Tasty, which runs the Wildwood and Dim T brands, says it plans to exit about 20 loss-making sites after a “challenging” start to the year.
There are currently two Wildwood restaurants in the county – in Earl Street, Maidstone and St Peter’s Street, Canterbury.
The restructuring plan would see the group shut 18 of these restaurants, with two of these sites already closed to customers.
However, it is yet to confirm which of these face the chop – leaving all sites in the UK vulnerable to closure.

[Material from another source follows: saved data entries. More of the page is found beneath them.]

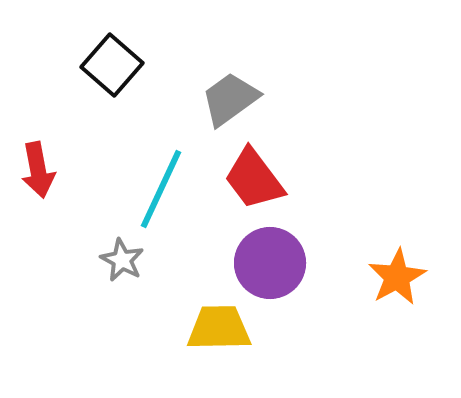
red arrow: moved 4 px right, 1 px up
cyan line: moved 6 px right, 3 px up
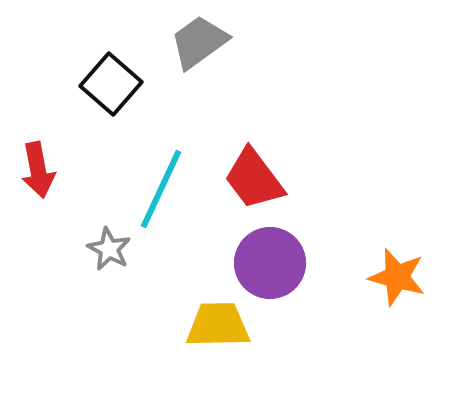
black square: moved 1 px left, 19 px down
gray trapezoid: moved 31 px left, 57 px up
gray star: moved 13 px left, 11 px up
orange star: rotated 28 degrees counterclockwise
yellow trapezoid: moved 1 px left, 3 px up
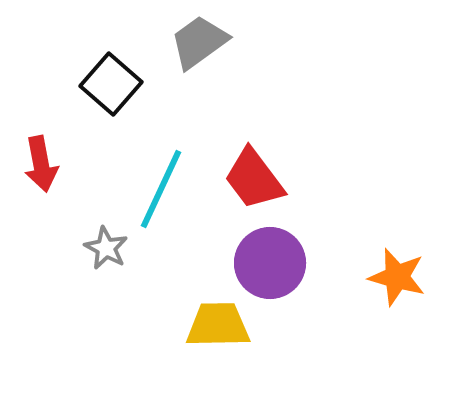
red arrow: moved 3 px right, 6 px up
gray star: moved 3 px left, 1 px up
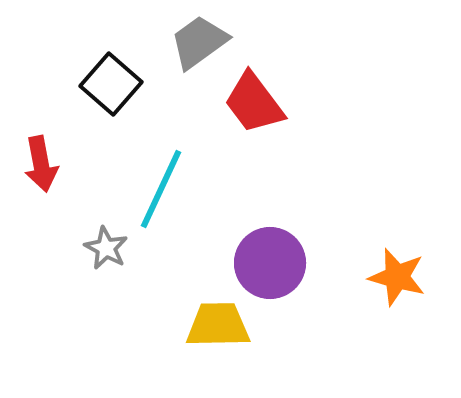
red trapezoid: moved 76 px up
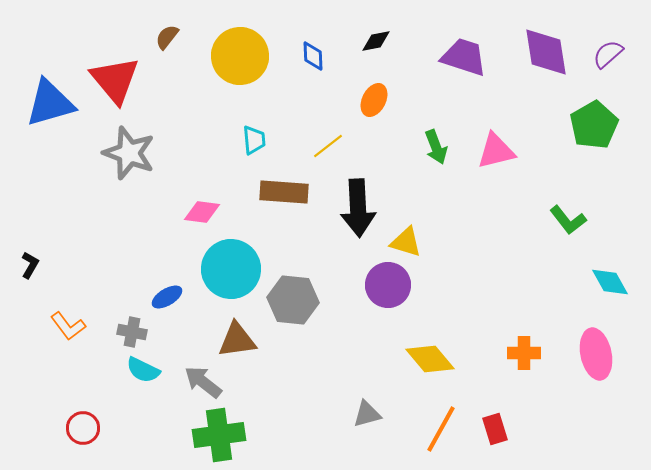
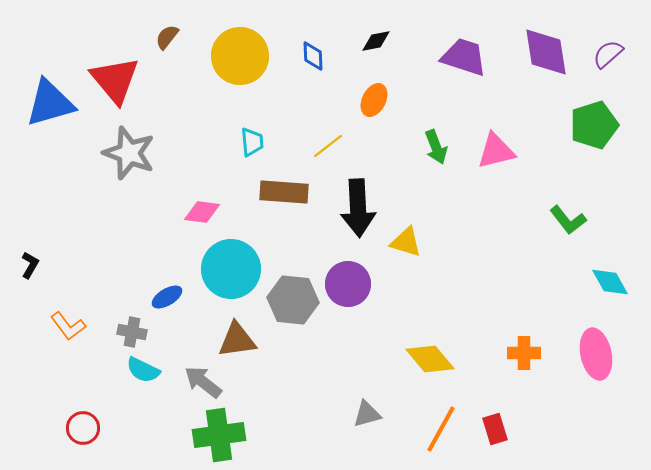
green pentagon: rotated 12 degrees clockwise
cyan trapezoid: moved 2 px left, 2 px down
purple circle: moved 40 px left, 1 px up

Tasty currently operates 43 Wildwood restaurants alongside six Dim-T pan-Asian eateries, two non-trading sites and three sub-let venues.
It expects to run 30 such businesses by the end of the year.
On Tuesday, the hospitality group said its financial performance “continues to be inhibited by a tail of underperforming sites, despite efforts at improving operational performance”.
The company added: “The use of a restructuring plan is considered the most effective means to reorganise the group to return it to profitability and secure its long-term future which should change the financial viability, profitability profile and long-term prospects of the group.”
Tasty’s bosses said they expect the plan will improve earnings by up to £2.1 million by the 2025 financial year, particularly through the restaurant closures and other cost savings.
It will enter into a new £750,000 loan agreement with Bet365 shareholder Will Roseff in order to fund the restructuring.
The group said it expects to operate about 30 restaurants by the end of the current year.
The proposals are to be circulated to Tasty’s creditors before a court hearing expected later this month.
It comes as Tasty expects to confirm revenues of around £46.9 million for 2023, up from £44 million in 2022.
It has also trimmed its earnings loss to £900,000 last year from a £2.7 million loss a year earlier.
The group has made “reasonable progress” so far this year “despite difficult recent trading conditions”.